• Haibo Li, KTH Royal Institute of Technology, Sweden
  • Lena Klasén, Research Director, National Forensic Center, Sweden


Deep learning has changed the research of computer vision and revolutionized the panorama of techniques and solutions for human behaviors understanding and human action recognition. With deep learning techniques like “open-pose”, machines can detect human actions well from a video camera by a real-time analysis of body gestures. In many practical applications like in forensics it is good to know what a person is doing now but it is more important to know what the person will do next. This addresses a fundamental question in computer vision, human intention prediction.

It is extremely important but also very challenging to be able to predict human intentions, particularly, long-term predictions. This is one of the hot research topics in the field. Most of the related research used the human body to infer his intention. The human body is usually treated as a physical object viewed from a third person view under the assumption that the human intention is quantitatively and objectively measurable. Building motion models for the human body in action or observing and computing head orientation and body gestures are shown effective ways in making a short-term prediction of human intention, saying several hundreds millisecond ahead, but they fail to make a long term prediction.

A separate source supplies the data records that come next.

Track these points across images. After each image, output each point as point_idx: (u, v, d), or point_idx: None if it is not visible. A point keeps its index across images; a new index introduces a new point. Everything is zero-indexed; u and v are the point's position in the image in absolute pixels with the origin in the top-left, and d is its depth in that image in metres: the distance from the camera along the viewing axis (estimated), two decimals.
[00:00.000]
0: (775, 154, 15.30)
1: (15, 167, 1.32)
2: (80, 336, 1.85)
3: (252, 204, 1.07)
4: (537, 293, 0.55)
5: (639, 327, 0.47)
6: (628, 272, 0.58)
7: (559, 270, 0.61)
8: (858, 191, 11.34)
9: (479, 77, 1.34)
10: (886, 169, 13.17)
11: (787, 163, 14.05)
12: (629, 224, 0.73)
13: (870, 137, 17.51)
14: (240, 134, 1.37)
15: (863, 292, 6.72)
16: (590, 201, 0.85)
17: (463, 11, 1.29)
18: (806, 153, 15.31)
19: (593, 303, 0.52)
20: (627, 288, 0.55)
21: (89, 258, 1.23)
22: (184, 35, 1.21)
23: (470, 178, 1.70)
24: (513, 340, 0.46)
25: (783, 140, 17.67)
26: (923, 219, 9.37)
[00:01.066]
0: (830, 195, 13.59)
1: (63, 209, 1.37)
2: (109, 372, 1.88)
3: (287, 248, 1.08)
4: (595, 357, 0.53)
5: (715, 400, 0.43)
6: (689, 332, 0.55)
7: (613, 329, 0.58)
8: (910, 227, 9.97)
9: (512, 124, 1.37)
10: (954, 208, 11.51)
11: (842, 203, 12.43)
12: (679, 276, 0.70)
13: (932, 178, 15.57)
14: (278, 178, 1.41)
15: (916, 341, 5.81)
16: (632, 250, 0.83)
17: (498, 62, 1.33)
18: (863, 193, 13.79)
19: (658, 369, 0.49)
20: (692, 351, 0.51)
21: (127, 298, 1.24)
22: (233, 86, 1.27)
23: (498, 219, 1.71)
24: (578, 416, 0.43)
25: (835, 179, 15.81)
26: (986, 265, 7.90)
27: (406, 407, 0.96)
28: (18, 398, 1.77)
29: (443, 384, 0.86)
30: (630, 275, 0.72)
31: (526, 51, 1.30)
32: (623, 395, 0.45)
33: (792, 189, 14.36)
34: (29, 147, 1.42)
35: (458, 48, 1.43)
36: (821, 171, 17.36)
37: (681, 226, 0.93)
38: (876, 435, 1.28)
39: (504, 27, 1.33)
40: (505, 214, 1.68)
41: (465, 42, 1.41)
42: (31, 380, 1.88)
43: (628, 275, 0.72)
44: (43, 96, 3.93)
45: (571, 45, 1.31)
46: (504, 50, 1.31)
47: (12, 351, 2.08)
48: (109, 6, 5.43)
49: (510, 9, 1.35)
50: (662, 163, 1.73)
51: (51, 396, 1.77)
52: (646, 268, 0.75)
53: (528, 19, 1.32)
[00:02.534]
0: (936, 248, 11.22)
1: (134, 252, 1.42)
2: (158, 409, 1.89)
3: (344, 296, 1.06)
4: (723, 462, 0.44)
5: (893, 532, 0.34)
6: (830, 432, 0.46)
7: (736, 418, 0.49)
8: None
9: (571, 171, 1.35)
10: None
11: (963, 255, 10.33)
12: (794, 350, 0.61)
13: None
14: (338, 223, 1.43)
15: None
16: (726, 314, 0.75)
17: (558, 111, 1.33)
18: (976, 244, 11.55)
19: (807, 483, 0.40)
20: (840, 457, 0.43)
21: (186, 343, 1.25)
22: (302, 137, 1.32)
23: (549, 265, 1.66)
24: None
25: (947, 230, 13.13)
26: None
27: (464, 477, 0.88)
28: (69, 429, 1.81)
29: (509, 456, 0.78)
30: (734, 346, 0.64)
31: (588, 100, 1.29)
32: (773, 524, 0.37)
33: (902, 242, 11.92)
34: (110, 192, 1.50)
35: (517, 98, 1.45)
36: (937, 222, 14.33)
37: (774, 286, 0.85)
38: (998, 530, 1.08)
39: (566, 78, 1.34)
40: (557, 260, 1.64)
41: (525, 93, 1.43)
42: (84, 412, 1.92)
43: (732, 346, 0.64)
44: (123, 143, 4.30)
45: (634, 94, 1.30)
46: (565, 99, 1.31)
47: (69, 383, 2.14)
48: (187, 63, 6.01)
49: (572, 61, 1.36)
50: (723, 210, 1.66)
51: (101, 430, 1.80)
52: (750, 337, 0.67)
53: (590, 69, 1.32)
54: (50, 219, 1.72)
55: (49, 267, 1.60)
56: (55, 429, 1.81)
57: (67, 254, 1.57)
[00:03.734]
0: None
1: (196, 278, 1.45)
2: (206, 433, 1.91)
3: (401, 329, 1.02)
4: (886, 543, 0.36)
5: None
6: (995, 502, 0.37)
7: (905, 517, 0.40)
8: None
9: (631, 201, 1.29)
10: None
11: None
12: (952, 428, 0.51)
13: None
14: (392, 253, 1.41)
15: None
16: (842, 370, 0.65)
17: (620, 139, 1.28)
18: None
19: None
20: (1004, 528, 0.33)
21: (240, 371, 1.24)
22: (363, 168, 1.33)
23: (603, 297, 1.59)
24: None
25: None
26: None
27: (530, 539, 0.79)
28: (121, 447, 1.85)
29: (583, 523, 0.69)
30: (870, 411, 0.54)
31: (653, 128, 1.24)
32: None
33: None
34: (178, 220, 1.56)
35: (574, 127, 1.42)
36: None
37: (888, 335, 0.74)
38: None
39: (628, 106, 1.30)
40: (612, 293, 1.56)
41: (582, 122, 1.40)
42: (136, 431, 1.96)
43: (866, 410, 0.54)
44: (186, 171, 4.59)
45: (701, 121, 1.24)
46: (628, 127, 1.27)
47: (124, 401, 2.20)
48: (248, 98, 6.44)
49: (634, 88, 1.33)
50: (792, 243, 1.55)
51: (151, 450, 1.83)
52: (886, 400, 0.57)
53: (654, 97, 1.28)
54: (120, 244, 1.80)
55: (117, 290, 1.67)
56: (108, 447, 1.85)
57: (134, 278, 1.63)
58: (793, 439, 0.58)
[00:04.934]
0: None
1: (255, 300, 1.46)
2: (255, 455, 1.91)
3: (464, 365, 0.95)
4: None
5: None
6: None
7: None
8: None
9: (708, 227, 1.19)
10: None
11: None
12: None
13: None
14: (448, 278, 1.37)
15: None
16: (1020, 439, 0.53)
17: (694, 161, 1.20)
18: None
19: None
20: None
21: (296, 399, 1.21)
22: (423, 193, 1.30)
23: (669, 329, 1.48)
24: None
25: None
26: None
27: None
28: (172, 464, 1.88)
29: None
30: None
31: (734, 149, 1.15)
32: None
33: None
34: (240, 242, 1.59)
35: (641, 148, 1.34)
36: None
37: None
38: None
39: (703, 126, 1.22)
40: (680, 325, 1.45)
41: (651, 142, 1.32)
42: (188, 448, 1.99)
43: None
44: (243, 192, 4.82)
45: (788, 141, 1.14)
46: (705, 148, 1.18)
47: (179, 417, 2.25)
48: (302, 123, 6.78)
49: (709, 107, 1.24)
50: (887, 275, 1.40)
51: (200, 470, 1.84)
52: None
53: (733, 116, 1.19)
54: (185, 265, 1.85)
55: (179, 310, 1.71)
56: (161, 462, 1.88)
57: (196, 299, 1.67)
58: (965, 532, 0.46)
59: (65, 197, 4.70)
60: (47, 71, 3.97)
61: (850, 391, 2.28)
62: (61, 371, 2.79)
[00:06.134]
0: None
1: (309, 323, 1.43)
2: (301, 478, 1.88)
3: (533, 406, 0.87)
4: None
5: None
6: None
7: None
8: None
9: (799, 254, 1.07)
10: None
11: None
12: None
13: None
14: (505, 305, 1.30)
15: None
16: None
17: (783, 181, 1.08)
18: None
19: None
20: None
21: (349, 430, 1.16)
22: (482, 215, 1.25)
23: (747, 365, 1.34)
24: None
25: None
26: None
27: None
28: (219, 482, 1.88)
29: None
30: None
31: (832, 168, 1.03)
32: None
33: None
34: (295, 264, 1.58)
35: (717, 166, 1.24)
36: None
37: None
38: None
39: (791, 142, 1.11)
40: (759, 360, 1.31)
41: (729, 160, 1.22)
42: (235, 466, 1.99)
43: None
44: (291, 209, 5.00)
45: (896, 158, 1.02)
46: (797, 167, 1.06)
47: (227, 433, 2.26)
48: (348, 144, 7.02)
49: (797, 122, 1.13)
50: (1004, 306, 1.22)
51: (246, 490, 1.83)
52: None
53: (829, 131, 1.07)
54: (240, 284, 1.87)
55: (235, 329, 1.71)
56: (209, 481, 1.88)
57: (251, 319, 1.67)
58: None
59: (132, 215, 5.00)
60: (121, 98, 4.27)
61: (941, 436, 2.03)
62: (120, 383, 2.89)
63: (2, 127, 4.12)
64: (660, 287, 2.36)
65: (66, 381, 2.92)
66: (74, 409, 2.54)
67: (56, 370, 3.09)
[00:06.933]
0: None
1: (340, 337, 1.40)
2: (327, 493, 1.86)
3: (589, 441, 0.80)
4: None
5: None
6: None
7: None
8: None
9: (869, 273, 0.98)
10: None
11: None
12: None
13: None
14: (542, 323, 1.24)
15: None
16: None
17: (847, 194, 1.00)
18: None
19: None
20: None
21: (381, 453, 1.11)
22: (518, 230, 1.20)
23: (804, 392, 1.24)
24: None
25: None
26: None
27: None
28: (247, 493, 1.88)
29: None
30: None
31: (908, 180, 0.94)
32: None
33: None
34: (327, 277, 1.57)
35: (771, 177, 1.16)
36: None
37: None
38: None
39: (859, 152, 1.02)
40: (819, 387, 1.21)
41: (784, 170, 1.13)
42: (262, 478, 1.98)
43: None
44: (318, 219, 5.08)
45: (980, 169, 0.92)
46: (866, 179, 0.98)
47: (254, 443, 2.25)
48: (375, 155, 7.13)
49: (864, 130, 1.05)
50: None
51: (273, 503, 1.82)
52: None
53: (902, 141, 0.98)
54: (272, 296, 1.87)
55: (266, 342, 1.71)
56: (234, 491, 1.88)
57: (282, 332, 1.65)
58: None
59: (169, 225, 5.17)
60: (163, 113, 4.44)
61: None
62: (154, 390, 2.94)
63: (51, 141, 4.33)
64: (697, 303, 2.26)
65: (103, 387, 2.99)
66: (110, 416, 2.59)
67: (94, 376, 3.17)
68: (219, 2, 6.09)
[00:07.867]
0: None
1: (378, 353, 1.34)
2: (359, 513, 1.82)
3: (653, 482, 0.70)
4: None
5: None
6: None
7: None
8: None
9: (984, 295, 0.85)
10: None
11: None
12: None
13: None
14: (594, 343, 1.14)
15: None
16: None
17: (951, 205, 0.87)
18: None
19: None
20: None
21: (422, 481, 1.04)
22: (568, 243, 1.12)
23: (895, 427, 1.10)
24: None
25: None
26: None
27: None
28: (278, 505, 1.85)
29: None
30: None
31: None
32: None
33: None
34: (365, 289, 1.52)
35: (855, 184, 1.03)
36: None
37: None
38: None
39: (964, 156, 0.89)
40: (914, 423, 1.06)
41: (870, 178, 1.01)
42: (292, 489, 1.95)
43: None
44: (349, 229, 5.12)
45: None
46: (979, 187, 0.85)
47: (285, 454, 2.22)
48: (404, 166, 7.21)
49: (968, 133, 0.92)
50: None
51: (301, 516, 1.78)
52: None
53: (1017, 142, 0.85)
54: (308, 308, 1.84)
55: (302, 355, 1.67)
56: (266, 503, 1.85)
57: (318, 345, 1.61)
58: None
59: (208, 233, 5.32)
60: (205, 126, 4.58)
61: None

There are alternative ways to treat human intention and be able to make a long- term prediction. One of such solutions is a phenomenological approach, which treats human intention not objectively measurable but a fundamentally different way to characterize human intention and offer alternatives to make a long-term intention prediction, which has not been possible with existing approaches. In this tutorial we will give a detailed explanation of phenomenology of human intention and Gibson’s ecological approach to visual perception and use real forensic cases, for example, a recent phenomenological investigation on the 2017 Stockholm truck attack, to demonstrate how these theories change the way of predicting human intention.

More specifically the topics will be covered are:

  • Human intention prediction through human body and body gestures: the state of the art, new solutions in 2D and in 3D coping with body part occlusions;

  • The requirements and challenges of measuring and predicting human behaviors in the forensic field. State of the art forensic tools of human behavior understanding and intention prediction.

  • Phenomenology of human intention and Gibson’s ecological approach to visual perception of human actions.

  • Egocentric perception and computing of human intention.

  • Visual affordance definition and computing. Examples including sittability and walkability and demonstrate how to use visual affordance to make a
    long-term prediction of human intention.